[Exercise prompt] Every entry must be repeated exactly in the answer.

[Records for processing]
·····
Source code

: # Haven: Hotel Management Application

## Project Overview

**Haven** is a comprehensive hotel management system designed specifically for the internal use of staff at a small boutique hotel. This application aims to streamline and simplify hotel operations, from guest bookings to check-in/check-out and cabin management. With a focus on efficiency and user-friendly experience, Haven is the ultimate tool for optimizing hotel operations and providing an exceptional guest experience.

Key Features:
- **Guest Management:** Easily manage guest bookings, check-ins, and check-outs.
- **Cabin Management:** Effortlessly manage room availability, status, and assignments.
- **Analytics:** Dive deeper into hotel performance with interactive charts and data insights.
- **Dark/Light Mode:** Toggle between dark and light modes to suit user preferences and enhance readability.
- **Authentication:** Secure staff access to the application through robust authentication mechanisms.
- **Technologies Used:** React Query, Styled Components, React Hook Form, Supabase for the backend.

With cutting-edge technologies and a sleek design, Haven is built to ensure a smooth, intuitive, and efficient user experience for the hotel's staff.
·····
[Solved problem]
Source code

: # Haven: Hotel Management Application

## Project Overview

**Haven** is a comprehensive hotel management system designed specifically for the internal use of staff at a small boutique hotel. This application aims to streamline and simplify hotel operations, from guest bookings to check-in/check-out and cabin management. With a focus on efficiency and user-friendly experience, Haven is the ultimate tool for optimizing hotel operations and providing an exceptional guest experience.

Key Features:
- **Guest Management:** Easily manage guest bookings, check-ins, and check-outs.
- **Cabin Management:** Effortlessly manage room availability, status, and assignments.
- **Analytics:** Dive deeper into hotel performance with interactive charts and data insights.
- **Dark/Light Mode:** Toggle between dark and light modes to suit user preferences and enhance readability.
- **Authentication:** Secure staff access to the application through robust authentication mechanisms.
- **Technologies Used:** React Query, Styled Components, React Hook Form, Supabase for the backend.

With cutting-edge technologies and a sleek design, Haven is built to ensure a smooth, intuitive, and efficient user experience for the hotel's staff.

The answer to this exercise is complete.